Description of the task: Every entry is to be returned as it stands, apart from the pictures.

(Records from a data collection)
<<<<

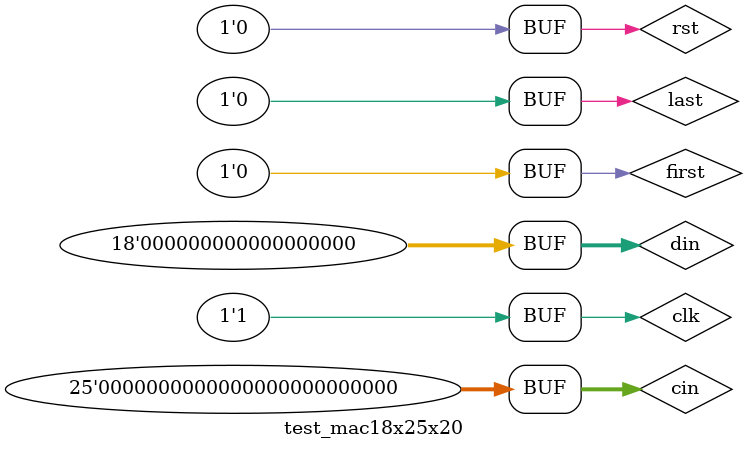
<source format=v>
`timescale 1ns / 1ps
module test_mac18x25x20;

	// Inputs
	reg [24:0] cin;
	reg [17:0] din;
	reg first;
	reg last;
	reg clk;
	reg rst;

	// Outputs
	wire [19:0] dout;
	wire ov;
	wire ovf;

	// Instantiate the Unit Under Test (UUT)
	mac18x25x20 uut (
		.cin(cin), 
		.din(din), 
		.first(first),
		.last(last),
		.dout(dout), 
		.ov(ov), 
		.ovf(ovf), 
		.clk(clk), 
		.rst(rst)
	);

	initial begin
		// Initialize Inputs
		cin = 0;
		din = 0;
		first = 0;
		last = 0;
		clk = 0;
		rst = 0;

		// Wait 100 ns for global reset to finish
		#100;
        
		// reset
		#5 clk = 0; rst = 1;
		#5 clk = 1;
		repeat (15)
		begin
		#5 clk = 0; rst = 0;
		#5 clk = 1;
		end
		
		// Test 1
		#5 clk = 0; first = 1; last = 0; cin = 262144; din = 1; // 
		#5 clk = 1;
		#5 clk = 0; first = 0; last = 0; cin = 262144; din = 10; // 
		#5 clk = 1;
		#5 clk = 0; first = 0; last = 0; cin = 262144; din = 100; // 
		#5 clk = 1;
		#5 clk = 0; first = 0; last = 0; cin = 262144; din = 1000; // 
		#5 clk = 1;
		#5 clk = 0; first = 0; last = 0; cin = 262144; din = 10000; // 
		#5 clk = 1;
		#5 clk = 0; first = 0; last = 1; cin = 262144; din = 100000; // 
		#5 clk = 1;
		#5 clk = 0; first = 1; last = 0; cin = 262144; din = -1; // 
		#5 clk = 1;
		#5 clk = 0; first = 0; last = 0; cin = 262144; din = -10; // 
		#5 clk = 1;
		#5 clk = 0; first = 0; last = 0; cin = 262144; din = -100; // 
		#5 clk = 1;
		#5 clk = 0; first = 0; last = 0; cin = 262144; din = -1000; // 
		#5 clk = 1;
		#5 clk = 0; first = 0; last = 0; cin = 262144; din = -10000; // 
		#5 clk = 1;
		#5 clk = 0; first = 0; last = 1; cin = 262144; din = -100000; // 
		#5 clk = 1;
		#5 clk = 0; first = 1; last = 0; cin = 131072; din = 1; // 
		#5 clk = 1;
		#5 clk = 0; first = 0; last = 0; cin = 131072; din = 10; // 
		#5 clk = 1;
		#5 clk = 0; first = 0; last = 0; cin = 131072; din = 100; // 
		#5 clk = 1;
		#5 clk = 0; first = 0; last = 0; cin = 131072; din = 1000; // 
		#5 clk = 1;
		#5 clk = 0; first = 0; last = 0; cin = 131072; din = 10000; // 
		#5 clk = 1;
		#5 clk = 0; first = 0; last = 1; cin = 131072; din = 100000; // 
		#5 clk = 1;
		#5 clk = 0; first = 1; last = 0; cin = 65536; din = -1; // 
		#5 clk = 1;
		#5 clk = 0; first = 0; last = 0; cin = 65536; din = -10; // 
		#5 clk = 1;
		#5 clk = 0; first = 0; last = 0; cin = 65536; din = -100; // 
		#5 clk = 1;
		#5 clk = 0; first = 0; last = 0; cin = 65536; din = -1000; // 
		#5 clk = 1;
		#5 clk = 0; first = 0; last = 0; cin = 65536; din = -10000; // 
		#5 clk = 1;
		#5 clk = 0; first = 0; last = 1; cin = 65536; din = -100000; // 
		#5 clk = 1;
		#5 clk = 0; first = 1; last = 1; cin = 25'h0800000; din = 18'h10000; // 1/2 x1/2 = 1/4
		#5 clk = 1;
		#5 clk = 0; first = 1; last = 1; cin = 25'h0FFFFFF; din = 18'h1FFFF; // 1 x1 = 1
		#5 clk = 1;
		#5 clk = 0; first = 1; last = 1; cin = 0; din = 0;
		#5 clk = 1;
		
		// clock out results
		repeat (16)
		begin
		#5 clk = 0; first = 0; last = 0;
		#5 clk = 1;
		end

	end
      
endmodule


</source>
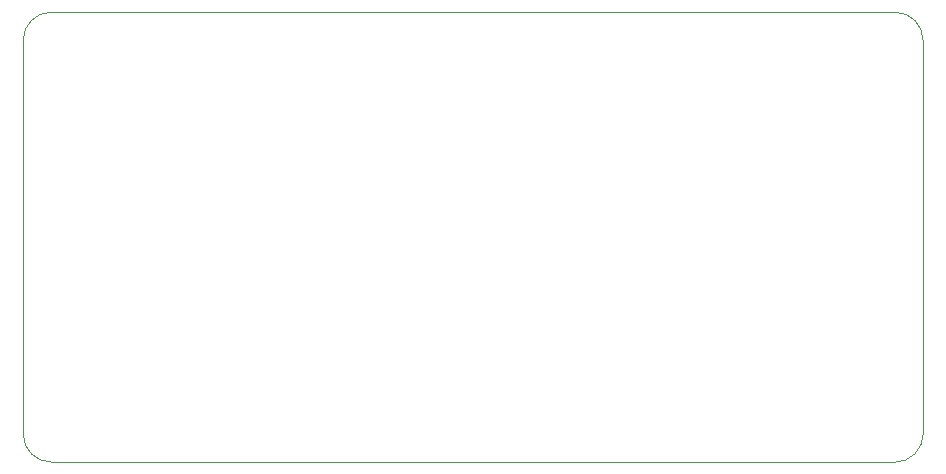
<source format=gbr>
%TF.GenerationSoftware,KiCad,Pcbnew,(6.0.9)*%
%TF.CreationDate,2022-11-11T17:54:53+11:00*%
%TF.ProjectId,Tomie2-Macro-Pad,546f6d69-6532-42d4-9d61-63726f2d5061,rev?*%
%TF.SameCoordinates,Original*%
%TF.FileFunction,Profile,NP*%
%FSLAX46Y46*%
G04 Gerber Fmt 4.6, Leading zero omitted, Abs format (unit mm)*
G04 Created by KiCad (PCBNEW (6.0.9)) date 2022-11-11 17:54:53*
%MOMM*%
%LPD*%
G01*
G04 APERTURE LIST*
%TA.AperFunction,Profile*%
%ADD10C,0.100000*%
%TD*%
G04 APERTURE END LIST*
D10*
X118268750Y-91281250D02*
X118268750Y-124618750D01*
X118268750Y-91281250D02*
G75*
G03*
X115887500Y-88900000I-2381250J0D01*
G01*
X115887500Y-127000000D02*
G75*
G03*
X118268750Y-124618750I0J2381250D01*
G01*
X42068750Y-124618750D02*
G75*
G03*
X44450000Y-127000000I2381250J0D01*
G01*
X44450000Y-88900000D02*
G75*
G03*
X42068750Y-91281250I0J-2381250D01*
G01*
X42068750Y-91281250D02*
X42068750Y-124618750D01*
X115887500Y-88900000D02*
X44450000Y-88900000D01*
X115887500Y-127000000D02*
X44450000Y-127000000D01*
M02*

</source>
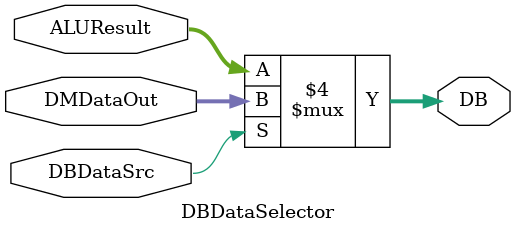
<source format=v>
`timescale 1ns / 1ps

module DBDataSelector(
    input DBDataSrc,
    input[31:0] ALUResult,
    input[31:0]DMDataOut,
    output reg[31:0]DB
    );
    always@(DBDataSrc)
    begin
        if(DBDataSrc==0)
        begin
            DB=ALUResult;
        end
        
        else
        begin
            DB=DMDataOut;
        end
    end
endmodule

</source>
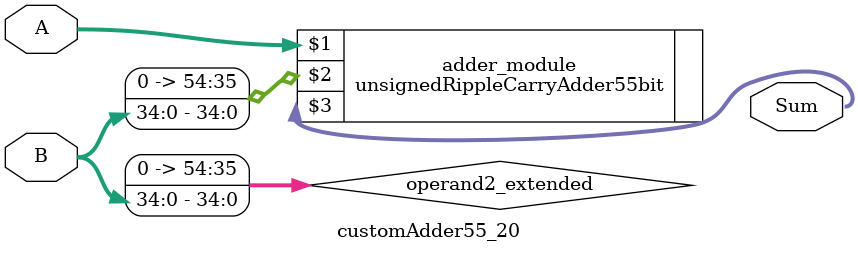
<source format=v>
module customAdder55_20(
                        input [54 : 0] A,
                        input [34 : 0] B,
                        
                        output [55 : 0] Sum
                );

        wire [54 : 0] operand2_extended;
        
        assign operand2_extended =  {20'b0, B};
        
        unsignedRippleCarryAdder55bit adder_module(
            A,
            operand2_extended,
            Sum
        );
        
        endmodule
        
</source>
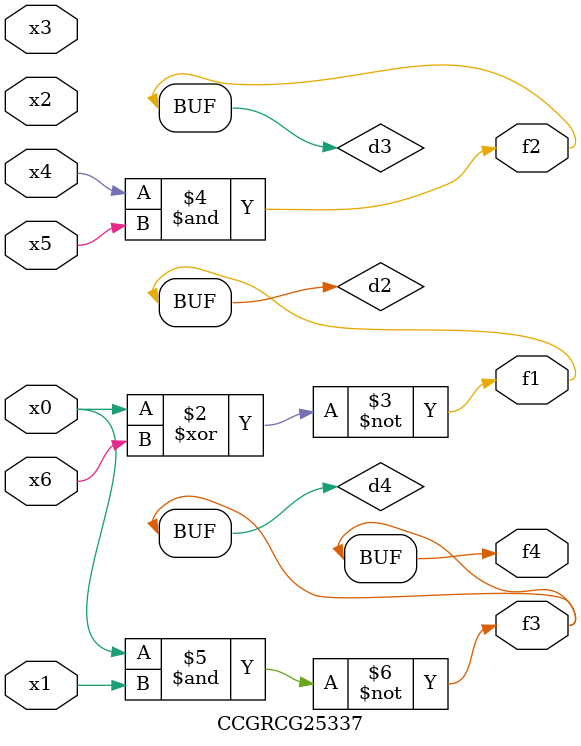
<source format=v>
module CCGRCG25337(
	input x0, x1, x2, x3, x4, x5, x6,
	output f1, f2, f3, f4
);

	wire d1, d2, d3, d4;

	nor (d1, x0);
	xnor (d2, x0, x6);
	and (d3, x4, x5);
	nand (d4, x0, x1);
	assign f1 = d2;
	assign f2 = d3;
	assign f3 = d4;
	assign f4 = d4;
endmodule

</source>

>>>>

Solution to this problem:
<source format=v>
`timescale 1ns / 1ps
module test_mac18x25x20;

	// Inputs
	reg [24:0] cin;
	reg [17:0] din;
	reg first;
	reg last;
	reg clk;
	reg rst;

	// Outputs
	wire [19:0] dout;
	wire ov;
	wire ovf;

	// Instantiate the Unit Under Test (UUT)
	mac18x25x20 uut (
		.cin(cin), 
		.din(din), 
		.first(first),
		.last(last),
		.dout(dout), 
		.ov(ov), 
		.ovf(ovf), 
		.clk(clk), 
		.rst(rst)
	);

	initial begin
		// Initialize Inputs
		cin = 0;
		din = 0;
		first = 0;
		last = 0;
		clk = 0;
		rst = 0;

		// Wait 100 ns for global reset to finish
		#100;
        
		// reset
		#5 clk = 0; rst = 1;
		#5 clk = 1;
		repeat (15)
		begin
		#5 clk = 0; rst = 0;
		#5 clk = 1;
		end
		
		// Test 1
		#5 clk = 0; first = 1; last = 0; cin = 262144; din = 1; // 
		#5 clk = 1;
		#5 clk = 0; first = 0; last = 0; cin = 262144; din = 10; // 
		#5 clk = 1;
		#5 clk = 0; first = 0; last = 0; cin = 262144; din = 100; // 
		#5 clk = 1;
		#5 clk = 0; first = 0; last = 0; cin = 262144; din = 1000; // 
		#5 clk = 1;
		#5 clk = 0; first = 0; last = 0; cin = 262144; din = 10000; // 
		#5 clk = 1;
		#5 clk = 0; first = 0; last = 1; cin = 262144; din = 100000; // 
		#5 clk = 1;
		#5 clk = 0; first = 1; last = 0; cin = 262144; din = -1; // 
		#5 clk = 1;
		#5 clk = 0; first = 0; last = 0; cin = 262144; din = -10; // 
		#5 clk = 1;
		#5 clk = 0; first = 0; last = 0; cin = 262144; din = -100; // 
		#5 clk = 1;
		#5 clk = 0; first = 0; last = 0; cin = 262144; din = -1000; // 
		#5 clk = 1;
		#5 clk = 0; first = 0; last = 0; cin = 262144; din = -10000; // 
		#5 clk = 1;
		#5 clk = 0; first = 0; last = 1; cin = 262144; din = -100000; // 
		#5 clk = 1;
		#5 clk = 0; first = 1; last = 0; cin = 131072; din = 1; // 
		#5 clk = 1;
		#5 clk = 0; first = 0; last = 0; cin = 131072; din = 10; // 
		#5 clk = 1;
		#5 clk = 0; first = 0; last = 0; cin = 131072; din = 100; // 
		#5 clk = 1;
		#5 clk = 0; first = 0; last = 0; cin = 131072; din = 1000; // 
		#5 clk = 1;
		#5 clk = 0; first = 0; last = 0; cin = 131072; din = 10000; // 
		#5 clk = 1;
		#5 clk = 0; first = 0; last = 1; cin = 131072; din = 100000; // 
		#5 clk = 1;
		#5 clk = 0; first = 1; last = 0; cin = 65536; din = -1; // 
		#5 clk = 1;
		#5 clk = 0; first = 0; last = 0; cin = 65536; din = -10; // 
		#5 clk = 1;
		#5 clk = 0; first = 0; last = 0; cin = 65536; din = -100; // 
		#5 clk = 1;
		#5 clk = 0; first = 0; last = 0; cin = 65536; din = -1000; // 
		#5 clk = 1;
		#5 clk = 0; first = 0; last = 0; cin = 65536; din = -10000; // 
		#5 clk = 1;
		#5 clk = 0; first = 0; last = 1; cin = 65536; din = -100000; // 
		#5 clk = 1;
		#5 clk = 0; first = 1; last = 1; cin = 25'h0800000; din = 18'h10000; // 1/2 x1/2 = 1/4
		#5 clk = 1;
		#5 clk = 0; first = 1; last = 1; cin = 25'h0FFFFFF; din = 18'h1FFFF; // 1 x1 = 1
		#5 clk = 1;
		#5 clk = 0; first = 1; last = 1; cin = 0; din = 0;
		#5 clk = 1;
		
		// clock out results
		repeat (16)
		begin
		#5 clk = 0; first = 0; last = 0;
		#5 clk = 1;
		end

	end
      
endmodule


</source>
<source format=gbr>
%TF.GenerationSoftware,KiCad,Pcbnew,(6.0.9)*%
%TF.CreationDate,2022-11-11T17:54:53+11:00*%
%TF.ProjectId,Tomie2-Macro-Pad,546f6d69-6532-42d4-9d61-63726f2d5061,rev?*%
%TF.SameCoordinates,Original*%
%TF.FileFunction,Profile,NP*%
%FSLAX46Y46*%
G04 Gerber Fmt 4.6, Leading zero omitted, Abs format (unit mm)*
G04 Created by KiCad (PCBNEW (6.0.9)) date 2022-11-11 17:54:53*
%MOMM*%
%LPD*%
G01*
G04 APERTURE LIST*
%TA.AperFunction,Profile*%
%ADD10C,0.100000*%
%TD*%
G04 APERTURE END LIST*
D10*
X118268750Y-91281250D02*
X118268750Y-124618750D01*
X118268750Y-91281250D02*
G75*
G03*
X115887500Y-88900000I-2381250J0D01*
G01*
X115887500Y-127000000D02*
G75*
G03*
X118268750Y-124618750I0J2381250D01*
G01*
X42068750Y-124618750D02*
G75*
G03*
X44450000Y-127000000I2381250J0D01*
G01*
X44450000Y-88900000D02*
G75*
G03*
X42068750Y-91281250I0J-2381250D01*
G01*
X42068750Y-91281250D02*
X42068750Y-124618750D01*
X115887500Y-88900000D02*
X44450000Y-88900000D01*
X115887500Y-127000000D02*
X44450000Y-127000000D01*
M02*

</source>
<source format=v>
`timescale 1ns / 1ps

module DBDataSelector(
    input DBDataSrc,
    input[31:0] ALUResult,
    input[31:0]DMDataOut,
    output reg[31:0]DB
    );
    always@(DBDataSrc)
    begin
        if(DBDataSrc==0)
        begin
            DB=ALUResult;
        end
        
        else
        begin
            DB=DMDataOut;
        end
    end
endmodule

</source>
<source format=v>
module customAdder55_20(
                        input [54 : 0] A,
                        input [34 : 0] B,
                        
                        output [55 : 0] Sum
                );

        wire [54 : 0] operand2_extended;
        
        assign operand2_extended =  {20'b0, B};
        
        unsignedRippleCarryAdder55bit adder_module(
            A,
            operand2_extended,
            Sum
        );
        
        endmodule
        
</source>
<source format=v>
module CCGRCG25337(
	input x0, x1, x2, x3, x4, x5, x6,
	output f1, f2, f3, f4
);

	wire d1, d2, d3, d4;

	nor (d1, x0);
	xnor (d2, x0, x6);
	and (d3, x4, x5);
	nand (d4, x0, x1);
	assign f1 = d2;
	assign f2 = d3;
	assign f3 = d4;
	assign f4 = d4;
endmodule

</source>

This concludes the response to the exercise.